Disney CEO Bob Iger's report card one year back into the job
Disney (DIS) CEO Bob Iger returned to the helm as the House of Mouse's chief executive one year ago today. Citi Managing Director Jason Bazinet explains Iger's year-in-review report card grade while referencing the outlook on Disney's cost-saving strategy and plans for its linear TV and streaming segments.
"I only give him a 'B' because the streaming business is still generating losses and we still have a lot of plates that are spinning," Bazinet tells Yahoo Finance. "They're exploring strategic alternatives for ABC and the India assets. We still don't have resolution on what the price they're going to pay when they acquire the one-third of Hulu. So there's still some TBDs out there."
Click here to watch the full interview on the Yahoo Finance YouTube page or you can watch this full episode of Yahoo Finance Live here.
This post was written by Luke Carberry Mogan.
Video Transcript
[AUDIO LOGO] - Today marks one year since Bob Iger stunned Wall Street and returned to the top job at Disney.
He's been working on a turnaround plan as he faces headwinds for the business.
Plus, an activist fight.
Joining us now is Jason Bazinet, managing director at Citigroup.
So Jason, thank you so much for joining us.
Let's just start there.
It's been one year, Jason.
How do you grade Mr. Iger's performance so far.
What do you think he's gotten right, what could he do better.
JASON BAZINET: Well, if I had to give them a grade, I'd probably say a B. I think what's gone right is we've seen a very large restructuring, so $7.5 billion in total.
We've seen streaming losses narrow by a billion.
He's restored PNL responsibility to the studio heads.
And those are all good things.
I only give him a B because the streaming business is still generating losses, and we still have a lot of plates that are spinning.
They're exploring strategic alternatives for ABC and the India assets.

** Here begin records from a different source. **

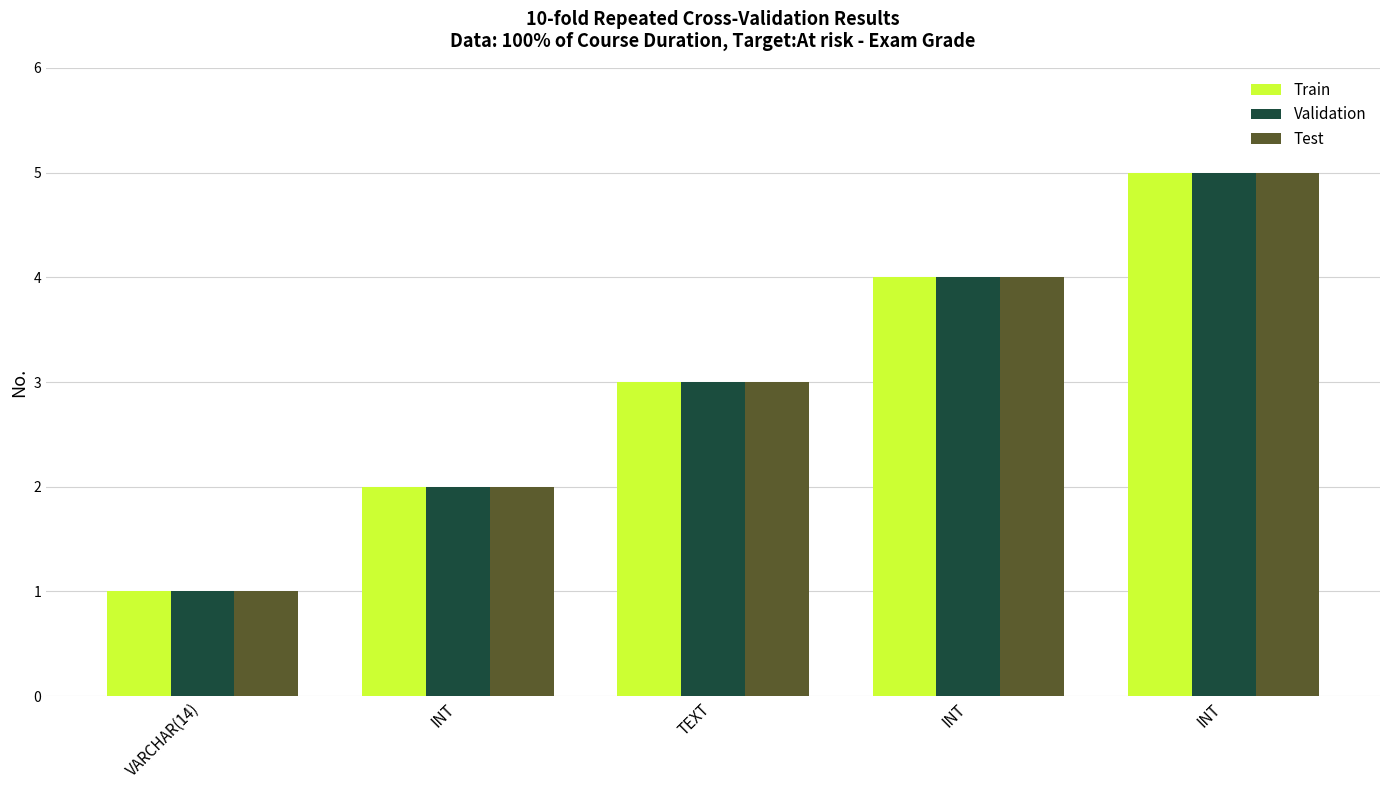

What is the highest value of the Test series?

5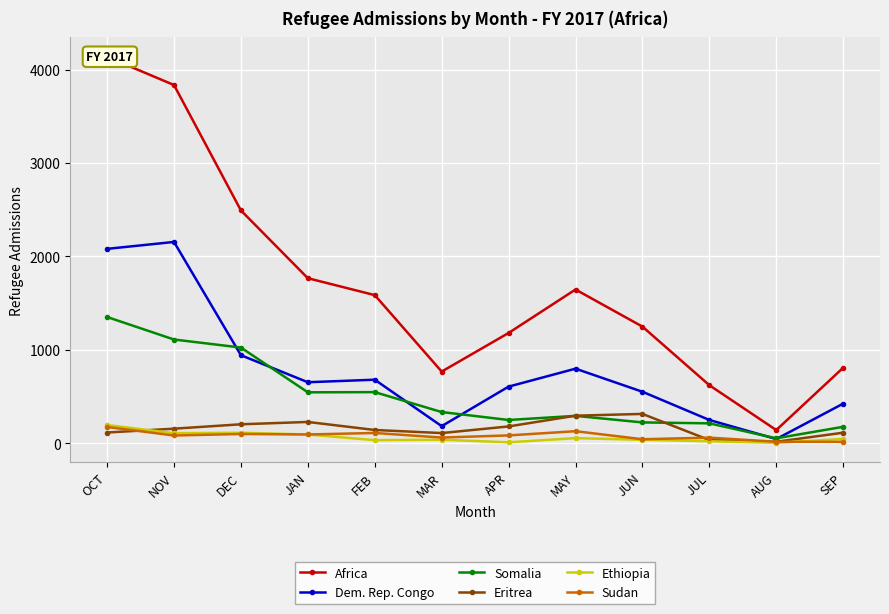

True or false: Dem. Rep. Congo and Africa cross at least once.

False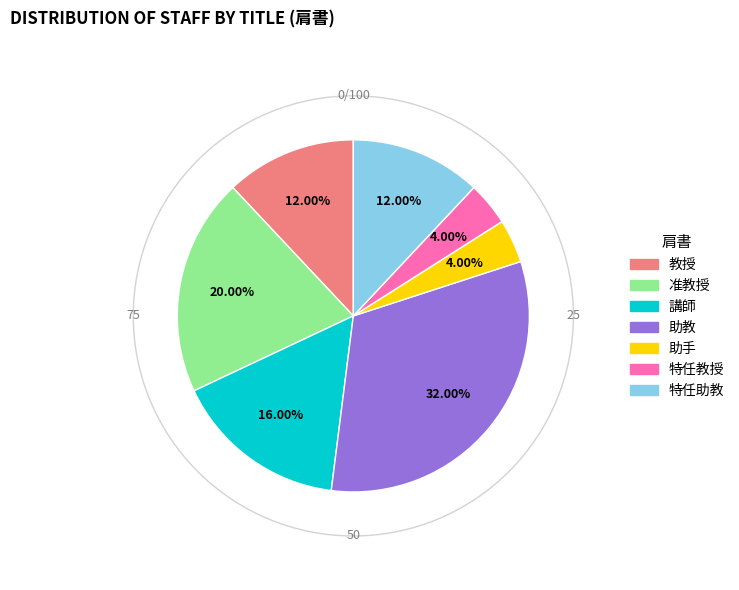

To the nearest percent, what portion does 准教授 represent?

20%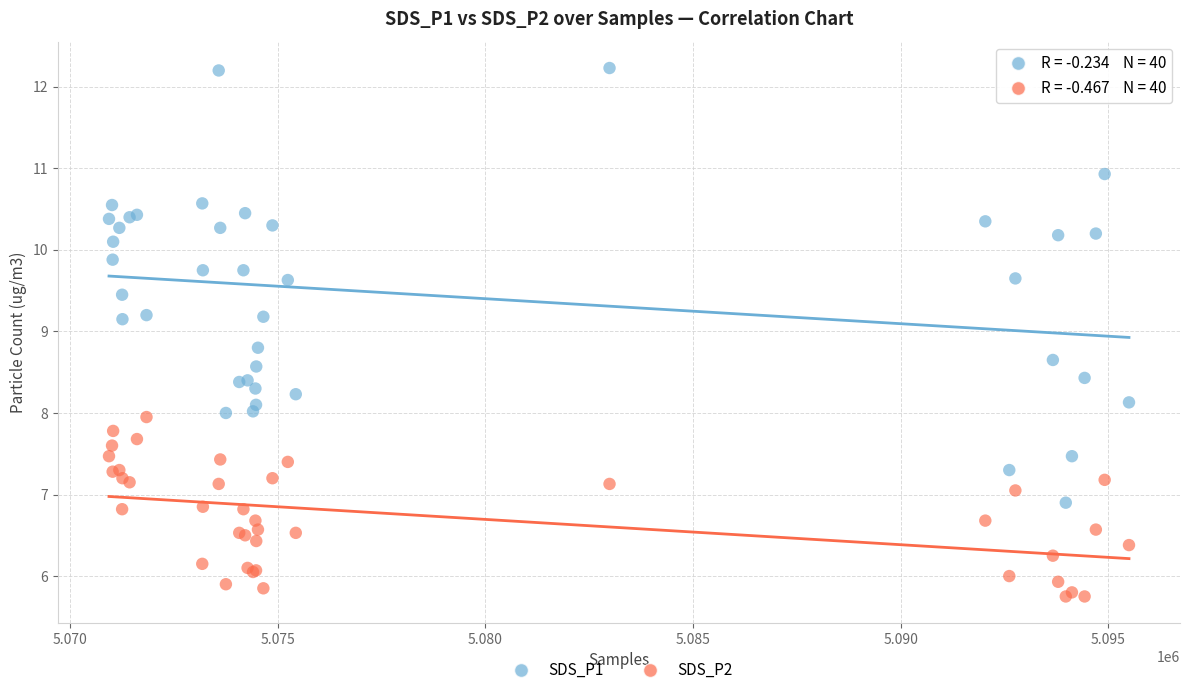

Which series reaches the minimum Y coordinate?

SDS_P2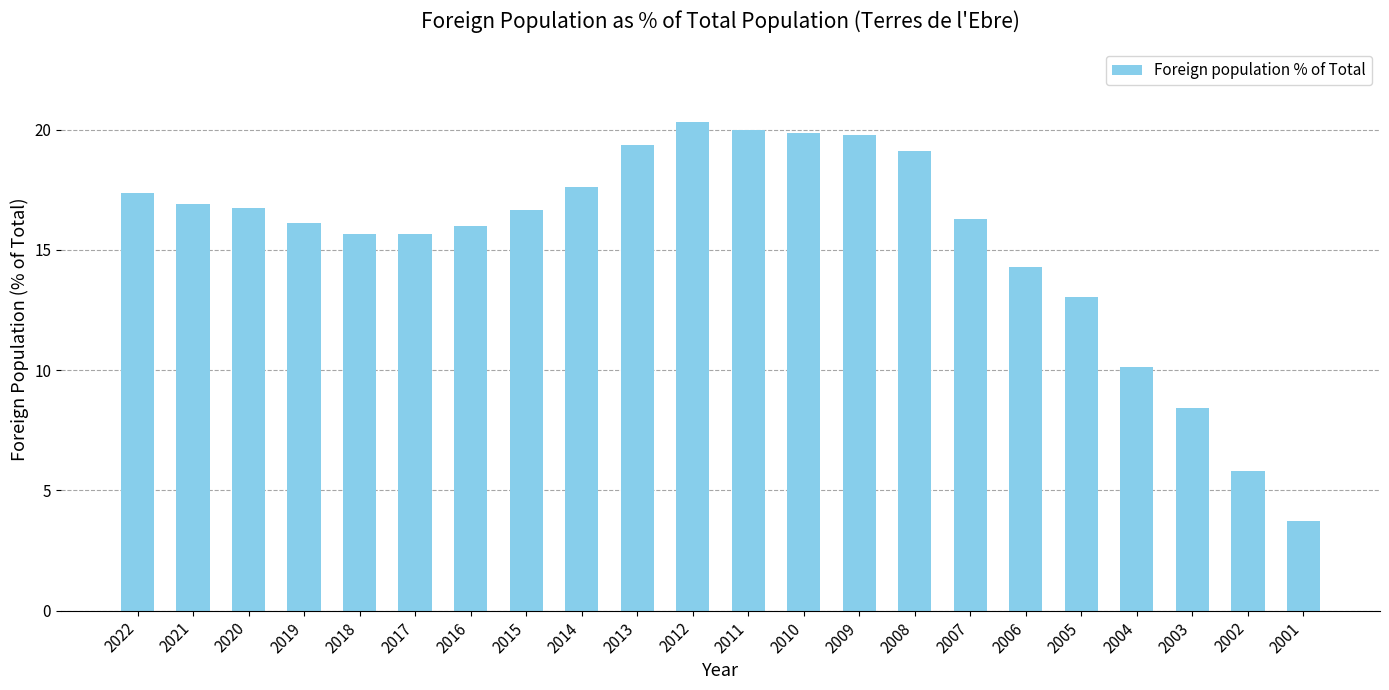

What is the difference between the values at 2008 and 2014?

1.5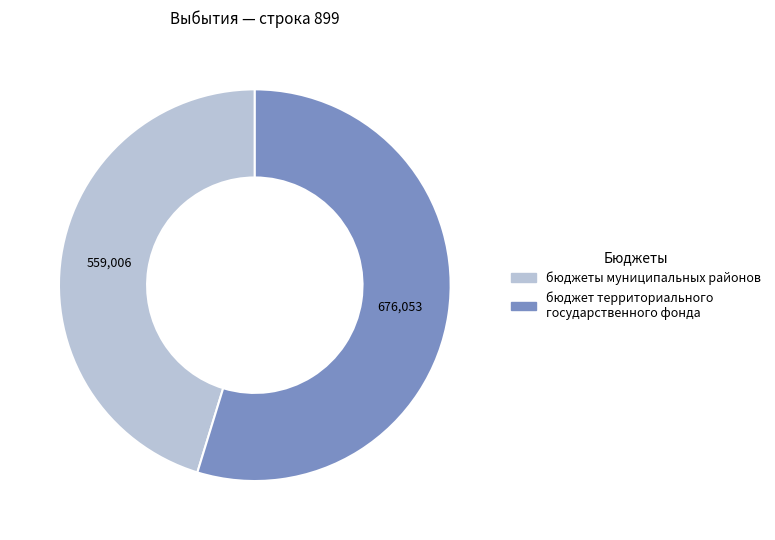

How many slices are in this pie chart?

2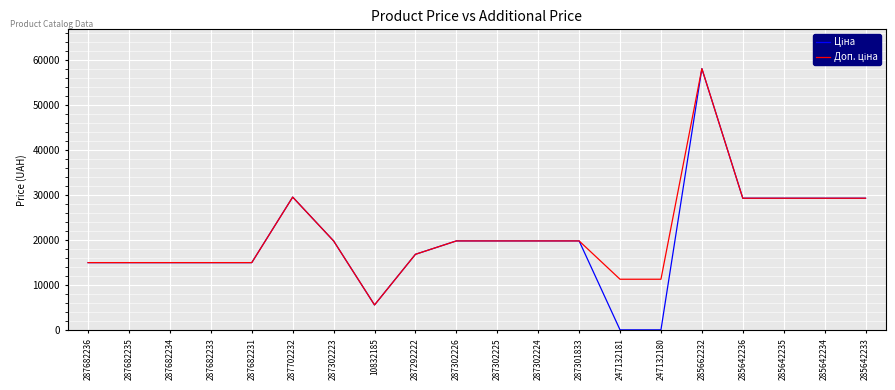

What is the total value across all series at 287292222?

33726.3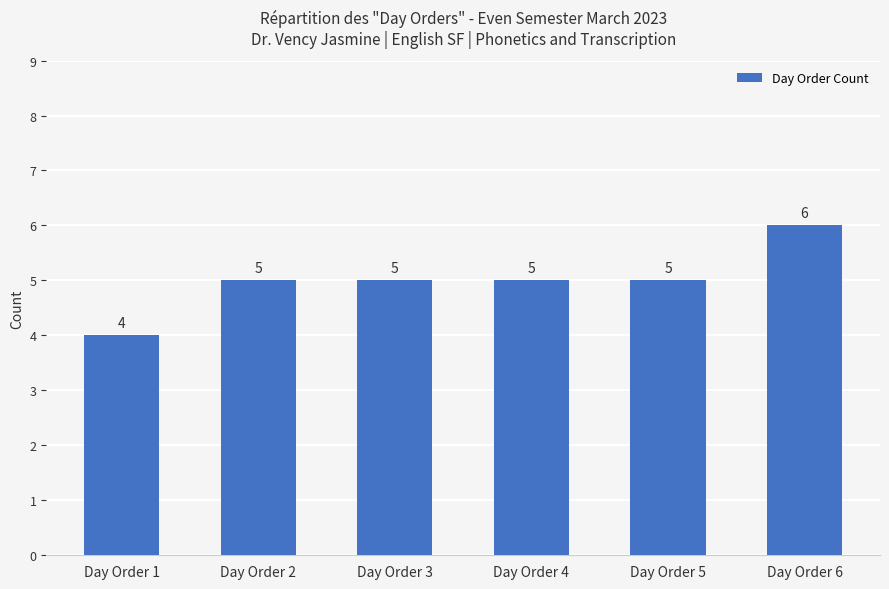

Between Day Order 2 and Day Order 6, which is larger?

Day Order 6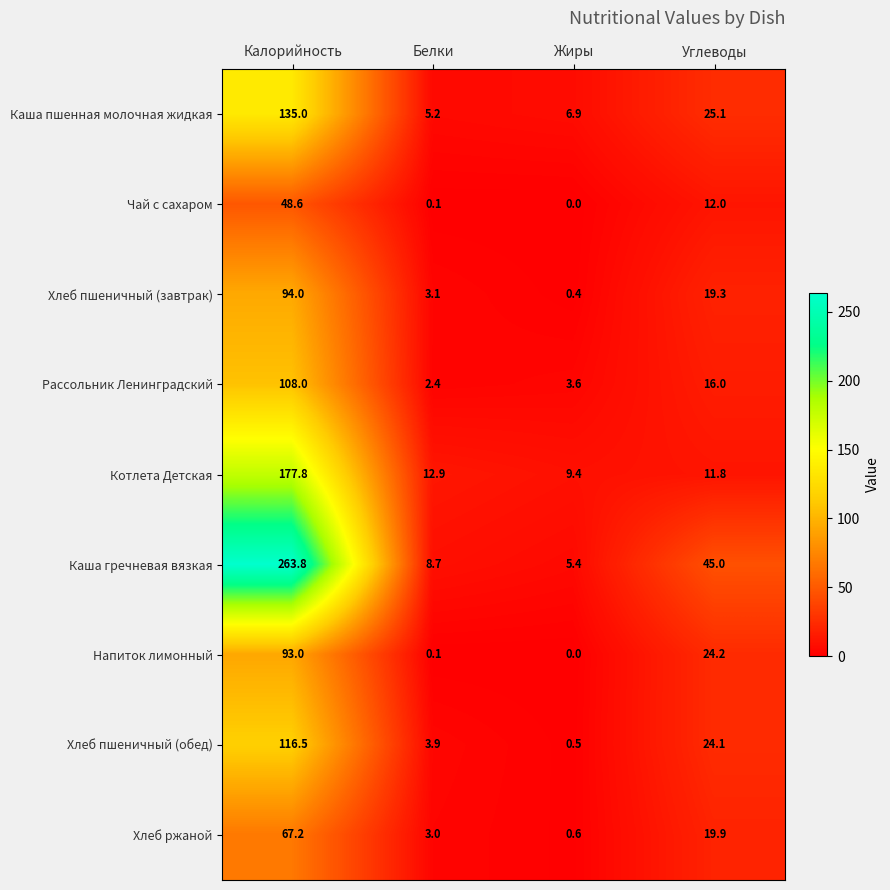

Where does the Котлета Детская series first go above 12?

Калорийность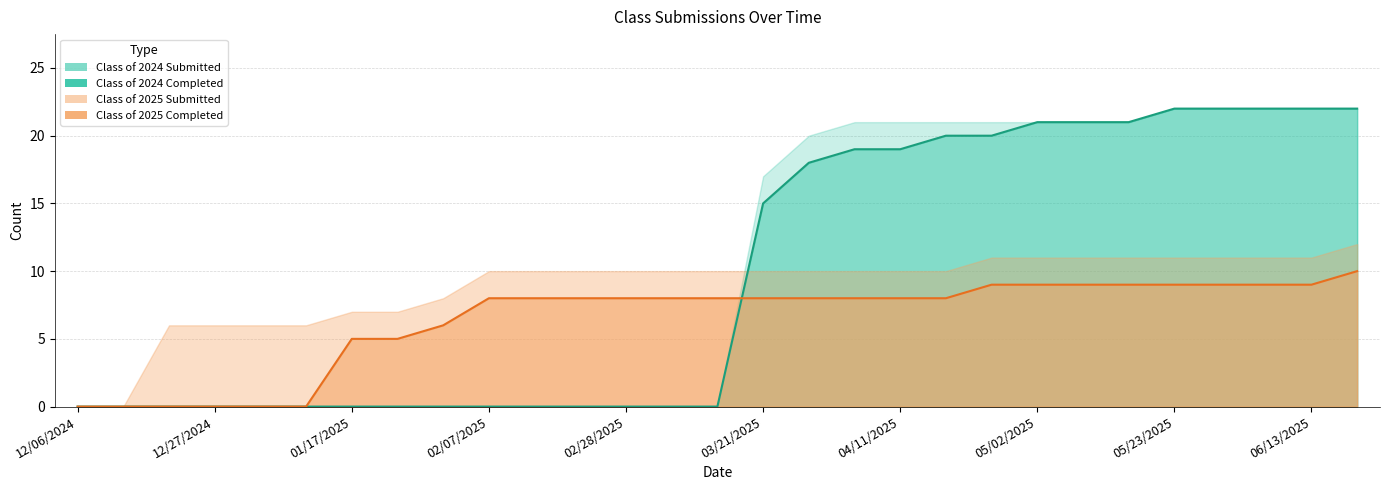

True or false: Class of 2025 Completed has more than 1 points higher than both neighbors.

False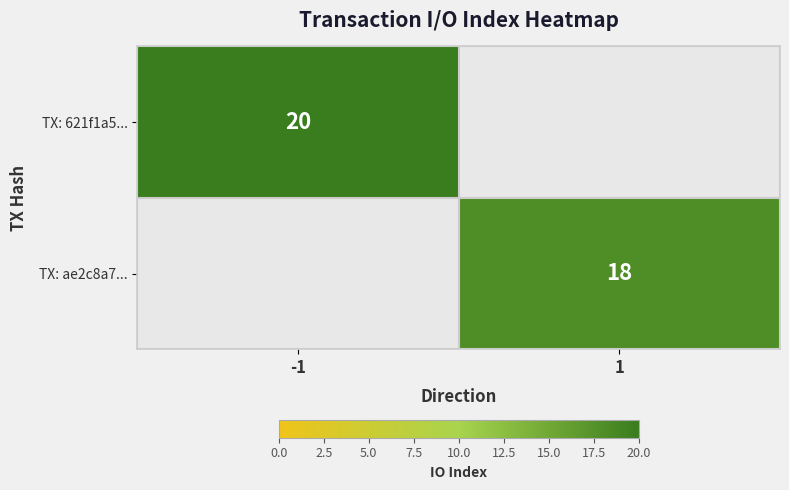

True or false: TX: ae2c8a7... has a value of 18 at 1.

True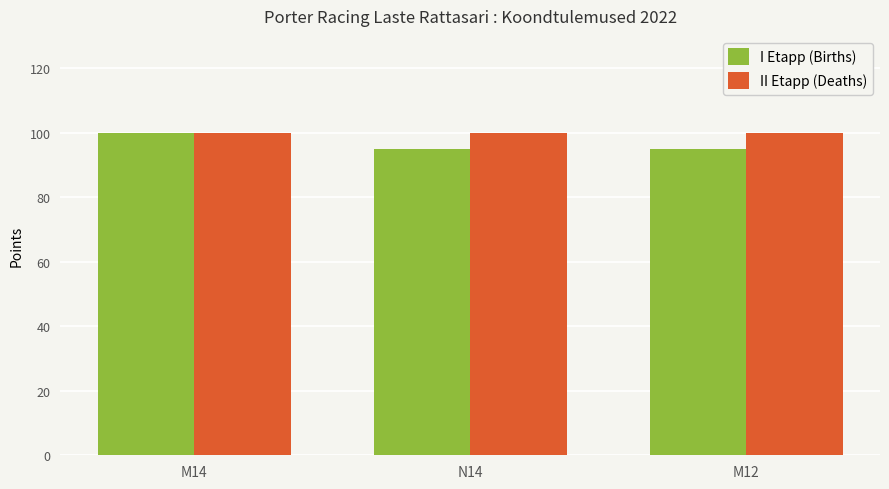

What are all the series names shown in the legend?

I Etapp (Births), II Etapp (Deaths)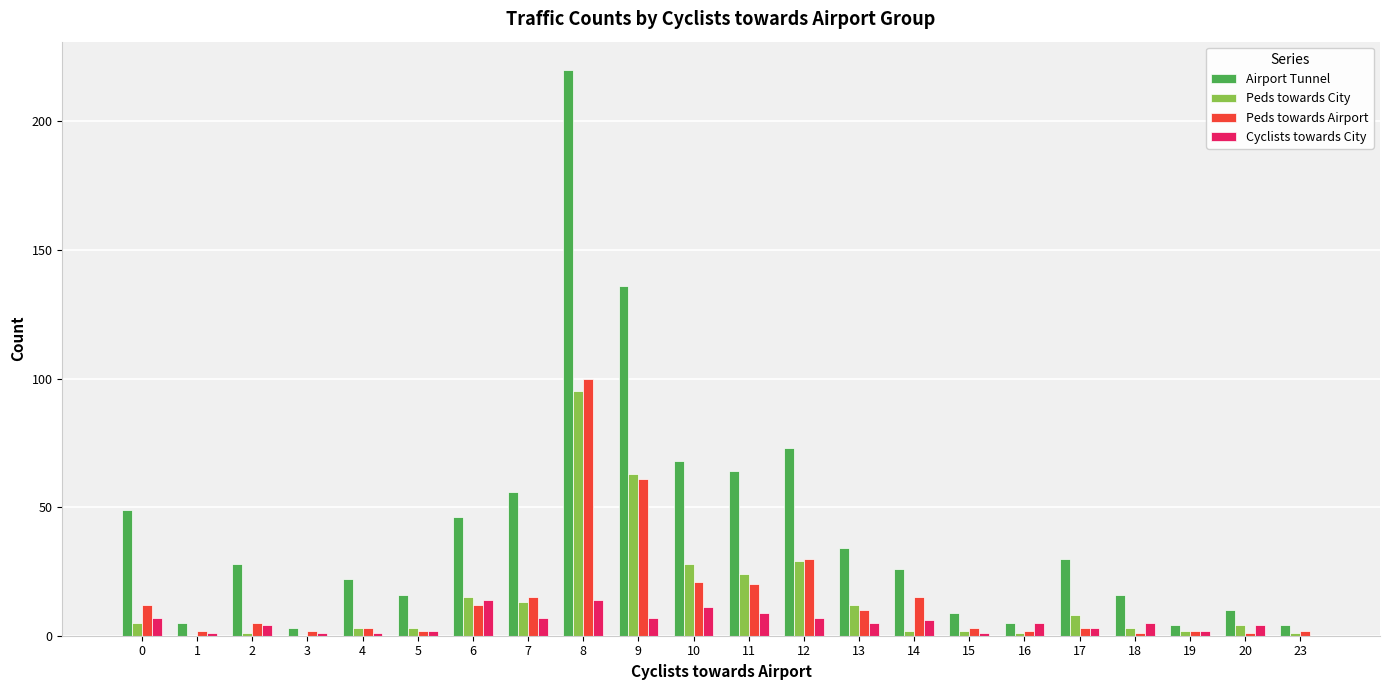

Which category has the highest value across all series?

8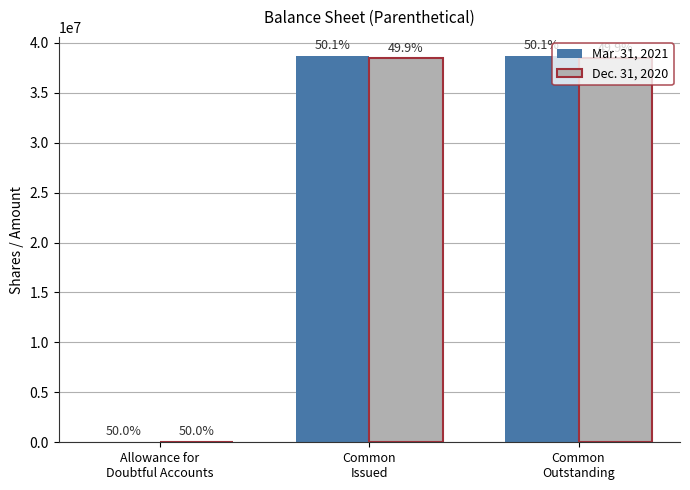

Which category has the lowest value across all series?

Allowance for
Doubtful Accounts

We still don't have resolution on whether the price they're going to pay when they acquire the one third of Hulu.
So there's still some TBDs out there.
- Jason, it's Julie here.
What is the probability that all of those TBDs end up as best case scenarios.
JASON BAZINET: Well, look.
I think I guess for the ABC sale, and the India sale, the street doesn't have very lofty expectations.
So assuming that the potential buyers are going to pay a reasonable price, I think that would be I would just call it noise that comes out of the ecosystem and gets the street focused on the good news, which is really around parks and streaming.
Getting the streaming losses to break even, I would say the odds are actually quite good.
It's a mirror image of upsizing the restructuring, the $7.5 billion restructuring.
And so I think that's very much on track.
I think there is an outstanding question where the street's really giving no credit, and this really underpins the bull case.
Which is, once the streaming business gets to break even, can they actually generate Netflix type margins in the streaming business.
That's still a long way off.
And I think you have to give lower marks for that just because there's a lot of wood to chop between where we are now and where we're going.
So it's shifting from a cost cutting story to get to break even to really getting the right pricing for the streaming service to generate good margins.